In the spirit of a circle.
That which is yet as straightforward and tautological as a lion or a rodent.
Nor in the jacket and handkerchief of good thoughts.
Nor bound to the waters of breathless sensation, nor the rock of relativist indifference.
Poems in the spirit of those who know they are dying.
Who have seen the soil blow away and return.

That a wind shall surface within us.
Those who live in the middle of the country know this can happen.
That the sun should enter a rock and remain there.
As occurs at noon in the Southwest when shadows are widest.
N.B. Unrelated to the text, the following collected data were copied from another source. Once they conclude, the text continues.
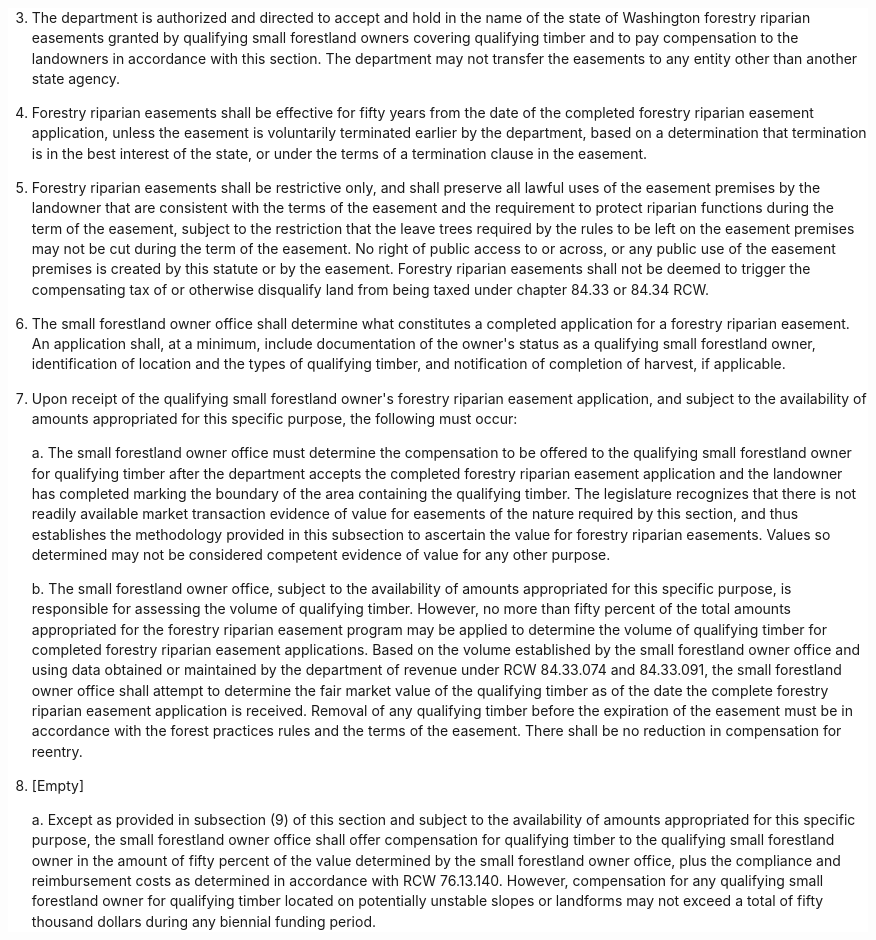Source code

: 3. The department is authorized and directed to accept and hold in the name of the state of Washington forestry riparian easements granted by qualifying small forestland owners covering qualifying timber and to pay compensation to the landowners in accordance with this section. The department may not transfer the easements to any entity other than another state agency.

4. Forestry riparian easements shall be effective for fifty years from the date of the completed forestry riparian easement application, unless the easement is voluntarily terminated earlier by the department, based on a determination that termination is in the best interest of the state, or under the terms of a termination clause in the easement.

5. Forestry riparian easements shall be restrictive only, and shall preserve all lawful uses of the easement premises by the landowner that are consistent with the terms of the easement and the requirement to protect riparian functions during the term of the easement, subject to the restriction that the leave trees required by the rules to be left on the easement premises may not be cut during the term of the easement. No right of public access to or across, or any public use of the easement premises is created by this statute or by the easement. Forestry riparian easements shall not be deemed to trigger the compensating tax of or otherwise disqualify land from being taxed under chapter 84.33 or 84.34 RCW.

6. The small forestland owner office shall determine what constitutes a completed application for a forestry riparian easement. An application shall, at a minimum, include documentation of the owner's status as a qualifying small forestland owner, identification of location and the types of qualifying timber, and notification of completion of harvest, if applicable.

7. Upon receipt of the qualifying small forestland owner's forestry riparian easement application, and subject to the availability of amounts appropriated for this specific purpose, the following must occur:

   a. The small forestland owner office must determine the compensation to be offered to the qualifying small forestland owner for qualifying timber after the department accepts the completed forestry riparian easement application and the landowner has completed marking the boundary of the area containing the qualifying timber. The legislature recognizes that there is not readily available market transaction evidence of value for easements of the nature required by this section, and thus establishes the methodology provided in this subsection to ascertain the value for forestry riparian easements. Values so determined may not be considered competent evidence of value for any other purpose.

   b. The small forestland owner office, subject to the availability of amounts appropriated for this specific purpose, is responsible for assessing the volume of qualifying timber. However, no more than fifty percent of the total amounts appropriated for the forestry riparian easement program may be applied to determine the volume of qualifying timber for completed forestry riparian easement applications. Based on the volume established by the small forestland owner office and using data obtained or maintained by the department of revenue under RCW 84.33.074 and 84.33.091, the small forestland owner office shall attempt to determine the fair market value of the qualifying timber as of the date the complete forestry riparian easement application is received. Removal of any qualifying timber before the expiration of the easement must be in accordance with the forest practices rules and the terms of the easement. There shall be no reduction in compensation for reentry.

8. [Empty]

   a. Except as provided in subsection (9) of this section and subject to the availability of amounts appropriated for this specific purpose, the small forestland owner office shall offer compensation for qualifying timber to the qualifying small forestland owner in the amount of fifty percent of the value determined by the small forestland owner office, plus the compliance and reimbursement costs as determined in accordance with RCW 76.13.140. However, compensation for any qualifying small forestland owner for qualifying timber located on potentially unstable slopes or landforms may not exceed a total of fifty thousand dollars during any biennial funding period.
That the night should run to the north and there be re-candled.
Those in the Northwest of the country have walked in such light at midnight.
That plants should sweat and grasp at shape like any human being.
Southerners have heard the waters bubble with the breath of new life.
That men and livestock should shrink at a distance.
Westerners have felt the ground wrinkle and stiffen as it dries.
And the Coasts, there one looks abroad and is exposed by minus-tides.
That the life force should rise and fall.
We had driven to within fifty miles of the Arctic Circle when our tire shredded.
Fishtailing near the survival hut where one waits three days for the trooper.
A day of skating the tundra carries doubts of Earth’s crust.
As one clear day at Haleakala shatters one’s clock.
There is glacier time, tundra time, volcano time, what is time?
To believe in time is to clasp regret to one’s bosom, is it not?

These are the Dead Man poems, taken from life.